Esta metáfora buarquiana da vida, no descompasso dos amores partidos, das promessas invividas. Tanto tédio dissipado num cenário em construção. Quanta ousadia. O verde ali era cinza, por conta do cimento que ia percorrendo cada canto milimétrico daquele espaço e apagando com furor as cores já tão precárias.
Dona Antônia, todo fim de manhã, todo fim de tarde, trazia nas mãos cansadas um jarro cristalino de água. A cor sem cor tão brilhante reluzia nos olhos, devolvia a vida. Devolvia a arte. Os corpos dos pedreiros pareciam retornar a si. Se haviam tido cansaço, se haviam partido para algum espaço, retornavam. Dona Antônia não era samaritana, nem tinha escolhido uma religião além do batismo de criança que não lhe perguntaram o gosto que fazia. É que acreditava que existem coisas que não se questionam no universo, coisas imutáveis, como a sede.
Retornava a sua casa ao fim do jarro e uns dois dedos de prosa. O trabalho recomeçava, a construção precisava vingar.
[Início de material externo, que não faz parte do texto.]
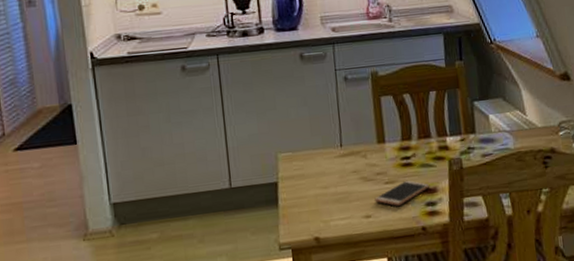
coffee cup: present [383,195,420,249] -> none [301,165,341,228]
O jarro cristalino ia para poder voltar. Quando retornava ao fim da tarde, os pedreiros quase batendo o ponto, o jarro novamente invadia aquele espaço tão cinza. E Dona Antônia, ritualísticamente, ao fim de cada dia dizia aos seus meninos empoeirados de cimento, tão invisíveis de sem-cor, que bebessem água antes de se deitar, pois com sede, a alma pode se levantar durante o sono e não mais voltar.
De boa índole que eram, todos, sem exceção, à semelhança de um menino respondendo aos cuidados da mãe, realizavam o carinho da velha. E tinham o sono que tinham, que não era suficiente. Algo assim, fatalmente cotidiano nestas terras de Brasil.